Alphractal founder Joao Wedson warned that Bitcoin must defend the $63,700 level. A breakdown below this on-chain support could trigger another leg down.

«Bitcoin cannot lose $63,700 ⚠️ If this key on-chain level breaks, it could trigger a new downside move in the market. The next risk levels would be: • $57,000 • $52,400 • $48,700 (worst-case scenario) It is important to note that these levels are dynamic and update daily…» — Joao Wedson (@joao_wedson), original post

Wedson calculated the following Fibonacci-based risk levels:

  • $57,000
  • $52,400
  • $48,700 — worst-case scenario

These levels are dynamic and update daily based on investor behavior, the analyst clarified. When the market loses key structural levels, it often marks the beginning of a new redistribution phase.

Investor Inflows Recovering

Analyst Willy Woo pointed out that despite Bitcoin's local pullback from $70,000, investor capital inflows have been steadily recovering since mid-February. At the same time, the VIX (expected volatility index) on equities markets hints at a potential shift toward a risk-on environment in the coming weeks.

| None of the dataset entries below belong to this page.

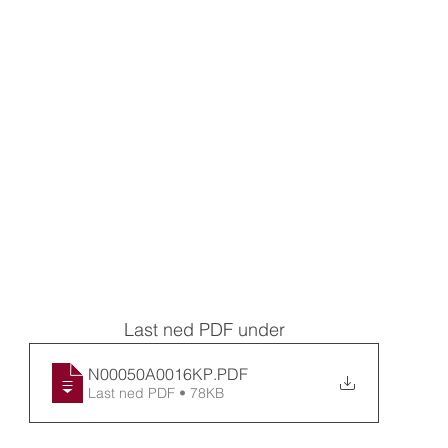
Last ned PDF under
N00050A0016KP
.PDF
Last ned PDF • 78KB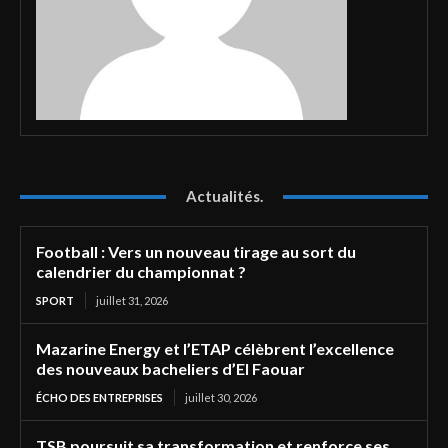
Actualités.
Football : Vers un nouveau tirage au sort du
calendrier du championnat ?
SPORT
juillet 31, 2026
Mazarine Energy et l’ETAP célèbrent l’excellence
des nouveaux bacheliers d’El Faouar
ÉCHO DES ENTREPRISES
juillet 30, 2026
TSB poursuit sa transformation et renforce ses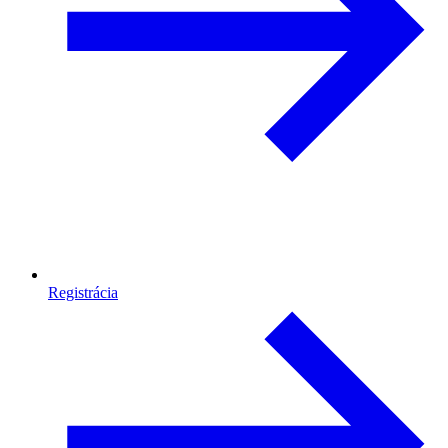
Registrácia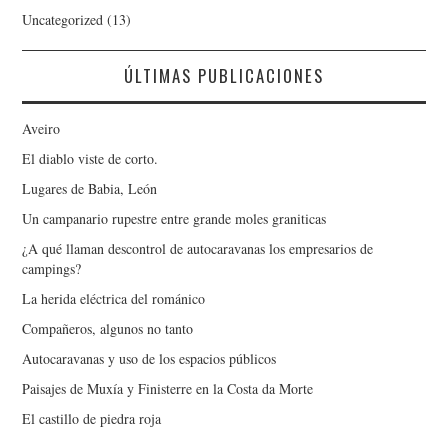
Uncategorized
(13)
ÚLTIMAS PUBLICACIONES
Aveiro
El diablo viste de corto.
Lugares de Babia, León
Un campanario rupestre entre grande moles graniticas
¿A qué llaman descontrol de autocaravanas los empresarios de
campings?
La herida eléctrica del románico
Compañeros, algunos no tanto
Autocaravanas y uso de los espacios públicos
Paisajes de Muxía y Finisterre en la Costa da Morte
El castillo de piedra roja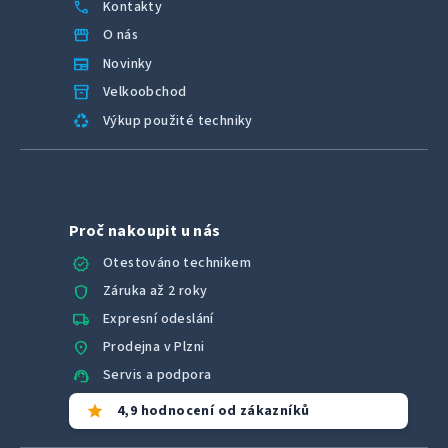
call
Kontakty
s
u
storefront
O nás
newspaper
Novinky
inventory_2
Velkoobchod
recycling
Výkup použité techniky
Proč nakoupit u nás
verified
Otestováno technikem
shield
Záruka až 2 roky
local_shipping
Expresní odeslání
location_on
Prodejna v Plzni
support_agent
Servis a podpora
star
4,9 hodnocení od zákazníků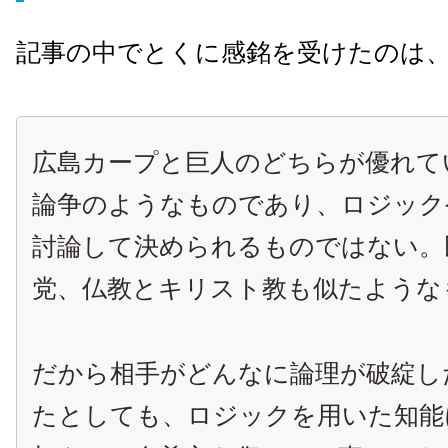
記事の中でとくに感銘を受けたのは
広島カープと巨人のどちらが優れて
論争のようなものであり、ロジック
討論して決められるものではない。
党、仏教とキリスト教も似たような
だから相手がどんなに論理が破綻し
たとしても、ロジックを用いた知能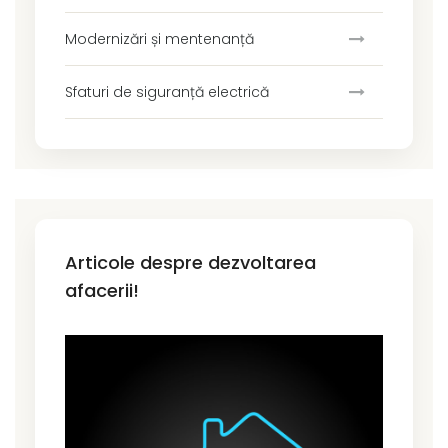
Modernizări și mentenanță
Sfaturi de siguranță electrică
Articole despre dezvoltarea
afacerii!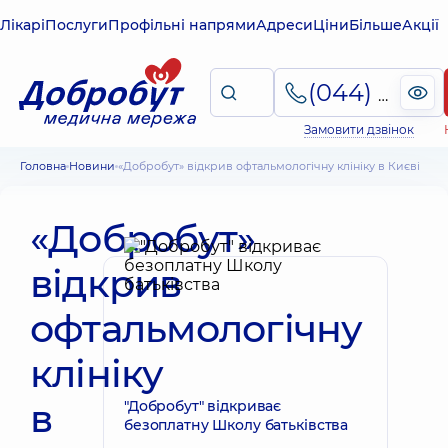
Лікарі
Послуги
Профільні напрями
Адреси
Ціни
Більше
Акції
(044) 495-2-888
Замовити дзвінок
Головна
Новини
«Добробут» відкрив офтальмологічну клініку в Києві
«Добробут»
відкрив
офтальмологічну
клініку
в
"Добробут" відкриває
безоплатну Школу батьківства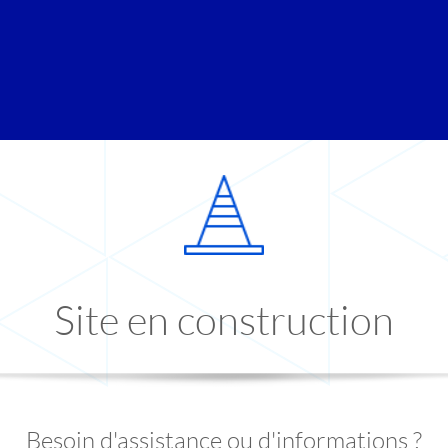
Site en construction
Besoin d'assistance ou d'informations ?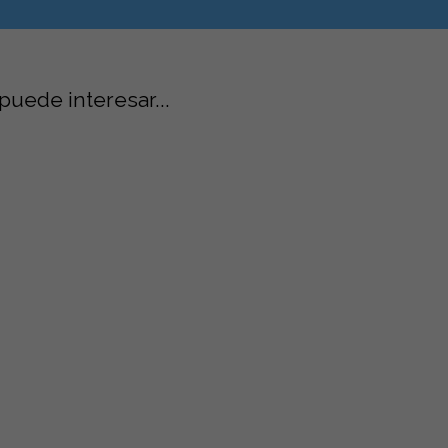
ovario
puede interesar...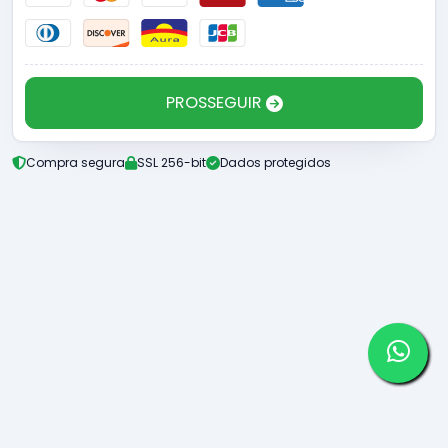
PROSSEGUIR
Compra segura
SSL 256-bit
Dados protegidos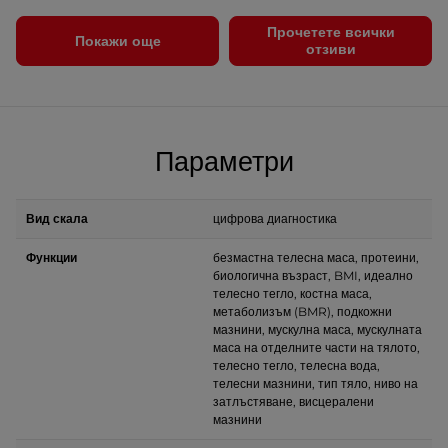
Прочетете всички
Покажи още
отзиви
Параметри
Вид скала
цифрова диагностика
Функции
безмастна телесна маса, протеини,
биологична възраст, BMI, идеално
телесно тегло, костна маса,
метаболизъм (BMR), подкожни
мазнини, мускулна маса, мускулната
маса на отделните части на тялото,
телесно тегло, телесна вода,
телесни мазнини, тип тяло, ниво на
затлъстяване, висцералени
мазнини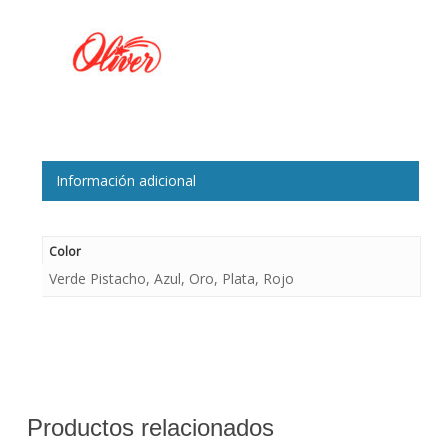
Información adicional
Color
Verde Pistacho, Azul, Oro, Plata, Rojo
Productos relacionados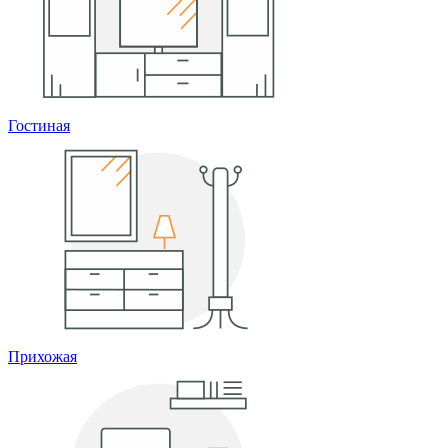
Гостиная
Прихожая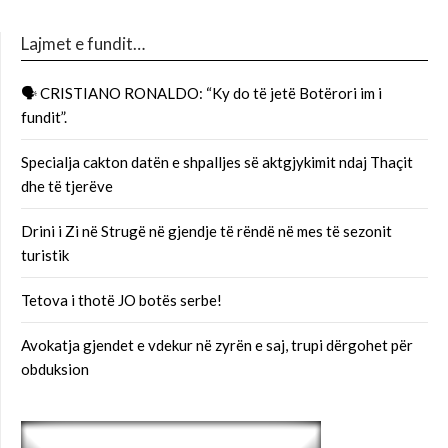
Lajmet e fundit…
🗣 CRISTIANO RONALDO: “Ky do të jetë Botërori im i
fundit”.
Specialja cakton datën e shpalljes së aktgjykimit ndaj Thaçit
dhe të tjerëve
Drini i Zi në Strugë në gjendje të rëndë në mes të sezonit
turistik
Tetova i thotë JO botës serbe!
Avokatja gjendet e vdekur në zyrën e saj, trupi dërgohet për
obduksion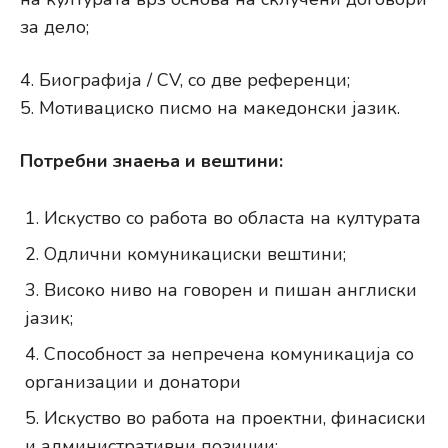
за дело;
4. Биографија / CV, со две реферeнци;
5. Мотивациско писмо на македонски јазик.
Потребни знаења и вештини:
Искуство со работа во областа на културата
Одлични комуникациски вештини;
Високо ниво на говорен и пишан англиски
јазик;
Способност за непречена комуникација со
организации и донатори
Искуство во работа на проектни, финасиски
и административни позиции;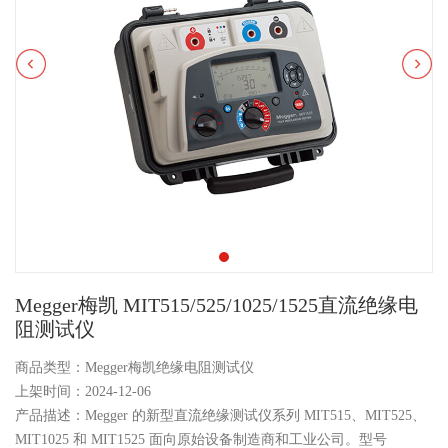
Megger梅凯 MIT515/525/1025/1525直流绝缘电
阻测试仪
商品类型：Megger梅凯绝缘电阻测试仪
上架时间：2024-12-06
产品描述：Megger 的新型直流绝缘测试仪系列 MIT515、MIT525、
MIT1025 和 MIT1525 面向原始设备制造商和工业公司。型号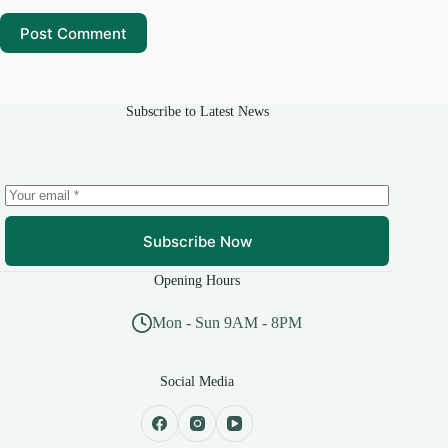
Post Comment
Subscribe to Latest News
Subscribe Now
Opening Hours
Mon - Sun 9AM - 8PM
Social Media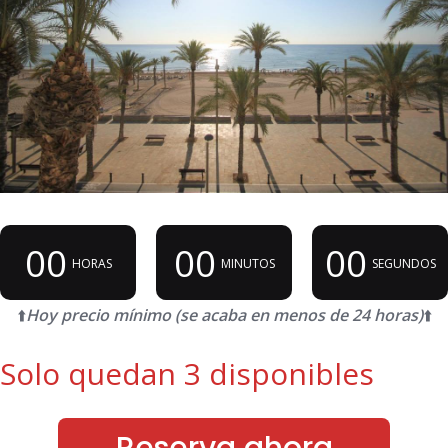
00
00
00
HORAS
MINUTOS
SEGUNDOS
⬆️
Hoy precio mínimo (se acaba en menos de 24 horas)
⬆️
Solo quedan 3 disponibles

Woo suggested that Bitcoin dropped too quickly given the early stage of the bear market and current conditions. He sees a potential resumption of crypto market growth by the end of April, though this hinges on liquidity inflows.

Previously, CryptoQuant analysts characterized Bitcoin's bounce to $74,000 as a short-lived relief rally rather than the start of a new bull market.

bear marketbitcoinbitcoin correctioncrypto cyclelong-term holdersmarket analysison-chain metrics

Frequently Asked Questions

Why is a deep Bitcoin correction less likely now?

MN Trading founder Michaël van de Poppe argues that the 2024 bull run was significantly shallower than previous cycles, lacking parabolic growth and extreme returns. Historically, muted rallies tend to be followed by less severe downturns.

What is the key Bitcoin support level to watch?

Alphractal founder Joao Wedson identified $63,700 as a critical on-chain support level. If it breaks, the next risk levels are $57,000, $52,400, and $48,700 as the worst-case scenario.

What does the CVDD metric indicate about Bitcoin holders?

The Coin Value Days Destroyed metric is currently at approximately 0.34, a level typical of bear markets. This indicates that long-term holders are extremely inactive and strongly prefer holding over selling their Bitcoin.

When could Bitcoin resume its uptrend?

Analyst Willy Woo suggests crypto market growth could resume by the end of April, though this depends on liquidity inflows. Van de Poppe expects a positive trend within a 12 to 24 month horizon.

Was Bitcoin's bounce to $74,000 the start of a new bull market?

CryptoQuant analysts characterized the move to $74,000 as a short-lived relief rally rather than the beginning of a new bull market.